[Pose landmark coordinates]
================
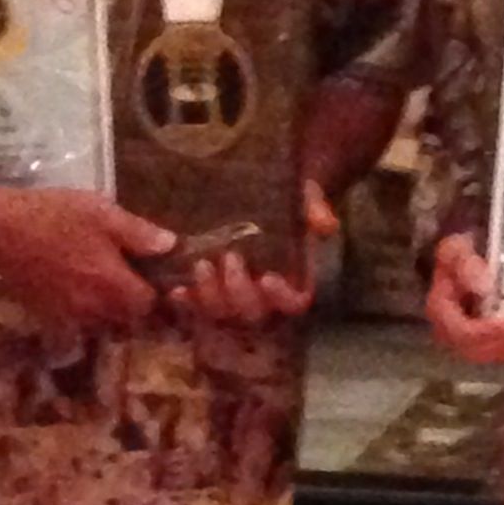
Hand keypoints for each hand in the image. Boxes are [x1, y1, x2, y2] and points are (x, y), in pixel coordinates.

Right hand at [0, 189, 173, 328]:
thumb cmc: (53, 215)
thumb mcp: (102, 213)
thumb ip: (139, 234)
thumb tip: (171, 246)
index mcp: (111, 285)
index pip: (147, 304)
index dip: (153, 290)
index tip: (150, 274)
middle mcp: (92, 309)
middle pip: (125, 318)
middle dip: (131, 302)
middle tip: (128, 276)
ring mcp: (67, 316)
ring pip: (100, 323)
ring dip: (106, 309)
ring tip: (101, 282)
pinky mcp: (45, 315)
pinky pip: (73, 324)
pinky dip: (80, 312)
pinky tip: (74, 287)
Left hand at [174, 178, 337, 323]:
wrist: (255, 188)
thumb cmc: (285, 196)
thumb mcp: (304, 194)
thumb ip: (315, 209)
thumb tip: (326, 225)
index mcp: (293, 279)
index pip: (294, 303)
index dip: (282, 297)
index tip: (269, 277)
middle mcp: (263, 296)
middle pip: (253, 313)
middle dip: (238, 292)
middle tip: (229, 259)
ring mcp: (232, 298)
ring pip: (222, 315)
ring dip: (210, 297)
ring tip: (201, 265)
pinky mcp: (204, 294)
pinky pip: (194, 310)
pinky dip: (186, 303)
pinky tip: (178, 289)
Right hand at [426, 232, 503, 364]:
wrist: (464, 248)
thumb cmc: (458, 249)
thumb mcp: (457, 249)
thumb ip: (466, 267)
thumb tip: (484, 289)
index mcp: (441, 311)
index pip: (465, 333)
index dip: (494, 333)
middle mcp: (450, 331)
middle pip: (479, 350)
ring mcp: (467, 337)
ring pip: (492, 355)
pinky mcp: (483, 337)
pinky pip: (502, 350)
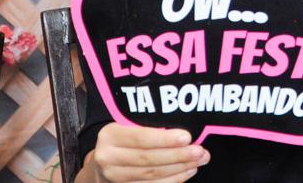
================
§ **Task objective**
Only the text of the records is to be reproduced exactly; skip the pictures.

§ **Answer for this exercise**
Hand keypoints for each hand in the image. Boxes are [x1, y1, x2, y2] and points are (x, y), in pixel coordinates.

Right hand at [0, 189, 173, 328]:
thumb cmc: (53, 215)
thumb mcp: (102, 213)
thumb ip: (139, 234)
thumb tip: (171, 246)
index mcp: (111, 285)
index pip: (147, 304)
index dip: (153, 290)
index tip: (150, 274)
middle mcp: (92, 309)
middle pip: (125, 318)
middle dip: (131, 302)
middle tip: (128, 276)
ring mcp: (67, 316)
ring pip: (100, 323)
ring dip: (106, 309)
ring tip: (101, 282)
pinky mcp: (45, 315)
pinky pip: (73, 324)
pinky dip: (80, 312)
pinky tip: (74, 287)
Left hand at [174, 178, 337, 323]:
wrist: (255, 188)
thumb cmc: (285, 196)
thumb mcp: (304, 194)
thumb ip: (315, 209)
thumb tip: (326, 225)
index mcp: (293, 279)
index pip: (294, 303)
index dip: (282, 297)
index tip: (269, 277)
middle mcp: (263, 296)
middle pip: (253, 313)
middle dip: (238, 292)
middle tip: (229, 259)
ring mcp: (232, 298)
ring pip: (222, 315)
ring dip: (210, 297)
ring tip: (201, 265)
pinky mcp: (204, 294)
pinky pip: (194, 310)
pinky dip: (186, 303)
pinky tip: (178, 289)
Right hand at [426, 232, 503, 364]:
wrist: (464, 248)
thumb cmc: (458, 249)
thumb mcp: (457, 249)
thumb ip: (466, 267)
thumb tip: (484, 289)
index mcp: (441, 311)
index pip: (465, 333)
index dip: (494, 333)
middle mcp: (450, 331)
middle pip: (479, 350)
ring mcp: (467, 337)
ring pip: (492, 355)
pinky mcp: (483, 337)
pinky pip: (502, 350)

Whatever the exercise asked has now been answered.